Sur les réseaux sociaux circulent des images montrant de longues queues, à Téhéran comme dans d'autres villes, devant des boutiques subventionnées par l'Etat où l'on espère obtenir du poulet ou de la viande congelée à prix avantageux.

"A l'approche de la fête, le prix des fruits et autres est très élevé", a reconnu début mars le guide suprême iranien, l'ayatollah Ali Khamenei. "Malheureusement, les conditions de vie de la population ne sont pas bonnes aujourd'hui, c'est un grand chagrin pour nous."

- "Parfum de vie" -

"Ce matin, j'ai remarqué de longues files d'attente en vue d'acheter des produits alimentaires, notamment", a indiqué à l'AFP Farhad, artiste de 44 ans joint par téléphone à Kermanchah (Ouest).

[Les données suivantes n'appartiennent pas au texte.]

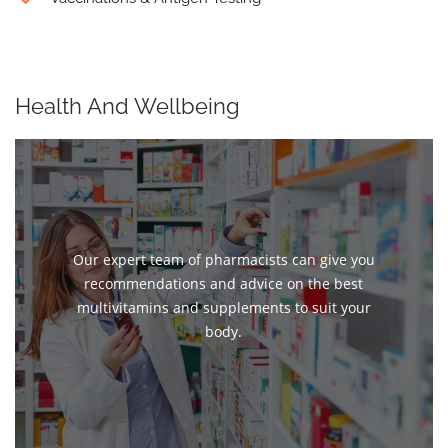
Health And Wellbeing
Our expert team of pharmacists can give you
recommendations and advice on the best
multivitamins and supplements to suit your
body.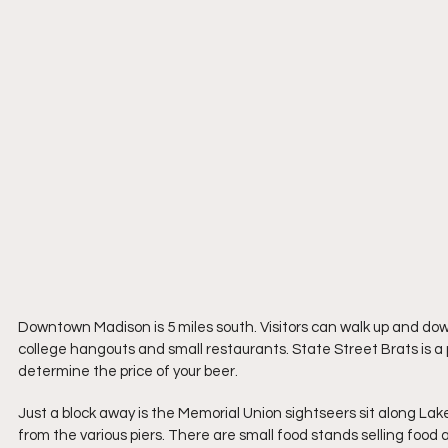
Downtown Madison is 5 miles south. Visitors can walk up and down
college hangouts and small restaurants. State Street Brats is a po
determine the price of your beer.
Just a block away is the Memorial Union sightseers sit along La
from the various piers. There are small food stands selling food an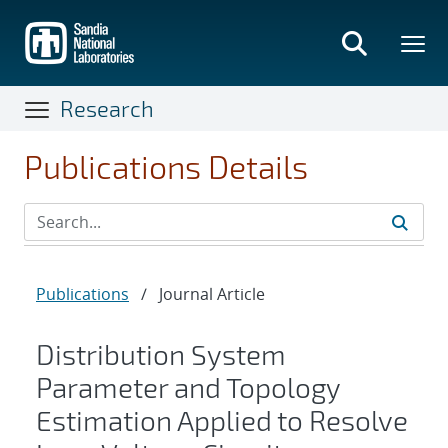
Skip
to
main
content
Research
Publications Details
Publications
/
Journal Article
Distribution System
Parameter and Topology
Estimation Applied to Resolve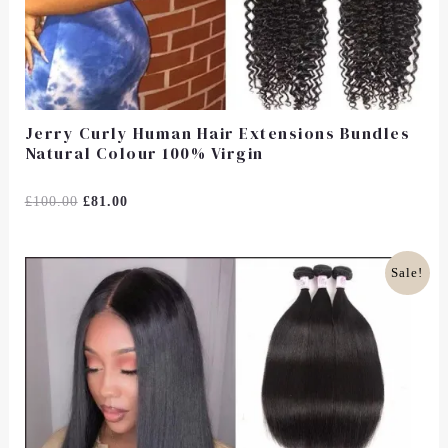
Jerry Curly Human Hair Extensions Bundles
Natural Colour 100% Virgin
Rated
£
100.00
£
81.00
0
Out
Of
5
Original
Current
Sale!
Price
Price
Was:
Is:
£150.00.
£125.00.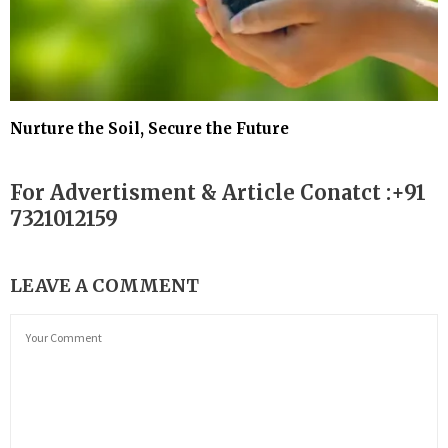
Nurture the Soil, Secure the Future
For Advertisment & Article Conatct :+91
7321012159
LEAVE A COMMENT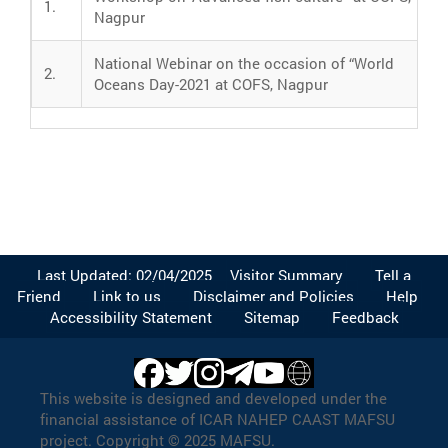
1.
Nagpur
National Webinar on the occasion of “World
2.
Oceans Day-2021 at COFS, Nagpur
Last Updated: 02/04/2025
Visitor Summary
Tell a
Friend
Link to us
Disclaimer and Policies
Help
Accessibility Statement
Sitemap
Feedback
This website is designed and developed under the
financial assistance of ICAR NAHEP CAAST MAFSU
project. Copyright © 2025 MAFSU.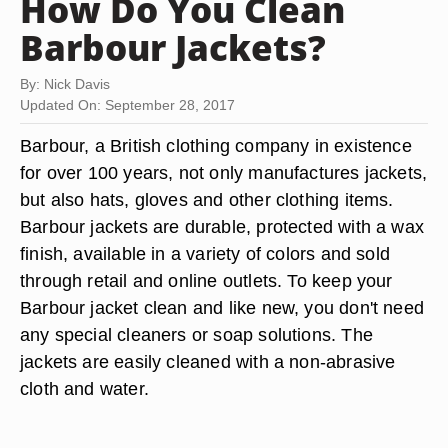
How Do You Clean
Barbour Jackets?
By: Nick Davis
Updated On: September 28, 2017
Barbour, a British clothing company in existence
for over 100 years, not only manufactures jackets,
but also hats, gloves and other clothing items.
Barbour jackets are durable, protected with a wax
finish, available in a variety of colors and sold
through retail and online outlets. To keep your
Barbour jacket clean and like new, you don't need
any special cleaners or soap solutions. The
jackets are easily cleaned with a non-abrasive
cloth and water.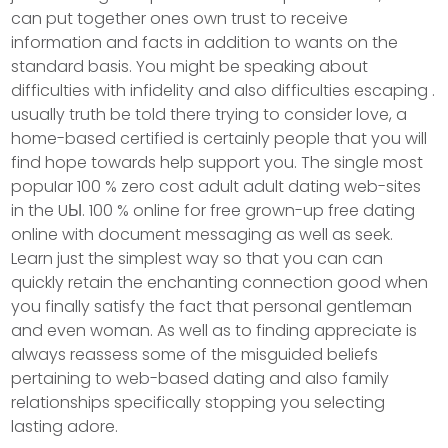
can put together ones own trust to receive
information and facts in addition to wants on the
standard basis. You might be speaking about
difficulties with infidelity and also difficulties escaping .
usually truth be told there trying to consider love, a
home-based certified is certainly people that you will
find hope towards help support you. The single most
popuIar 100 % zero cost adult adult dating web-sites
in the UЫ. 100 % online for free grown-up free dating
online with document messaging as well as seek.
Learn just the simplest way so that you can can
quickly retain the enchanting connection good when
you finally satisfy the fact that personal gentleman
and even woman. As well as to finding appreciate is
always reassess some of the misguided beliefs
pertaining to web-based dating and also family
relationships specifically stopping you selecting
lasting adore.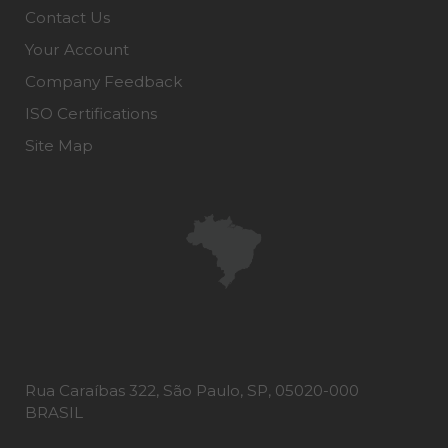
Contact Us
Your Account
Company Feedback
ISO Certifications
Site Map
Rua Caraíbas 322, São Paulo, SP, 05020-000
BRASIL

"Les boutiques d'artisanat, de cadeaux, et de souvenirs restent en sommeil", dit-il, alors que Norouz, est normalement l'occasion d'échanger des cadeaux.

Avant le Covid-19, les deux semaines de congé du Nouvel An mettaient le pays entier sur les routes, pour des retrouvailles familiales ou amicales, ou des voyages touristiques.

Compte tenu de la situation sanitaire, les autorités n'ont pas interdit les déplacements à l'échelle du pays comme elles l'avaient fait en 2020, mais elles les découragent, et certaines zones "rouges" sont mises en quarantaine de fait.

Et beaucoup n'ont tout simplement plus les moyens de s'offrir des vacances hors de chez eux.

"J'ai vu des touristes [...] mais très peu, et rien qui puisse se comparer aux années précédentes", dit à l'AFP Kamal, commerçant quadragénaire sur la grande place historique d'Ispahan (Centre), centre touristique majeur.

Néanmoins, estime Roja, professeur de français dans la même ville, "on sent un parfum de Norouz et de vie, contrairement à l'année dernière où tout était mort".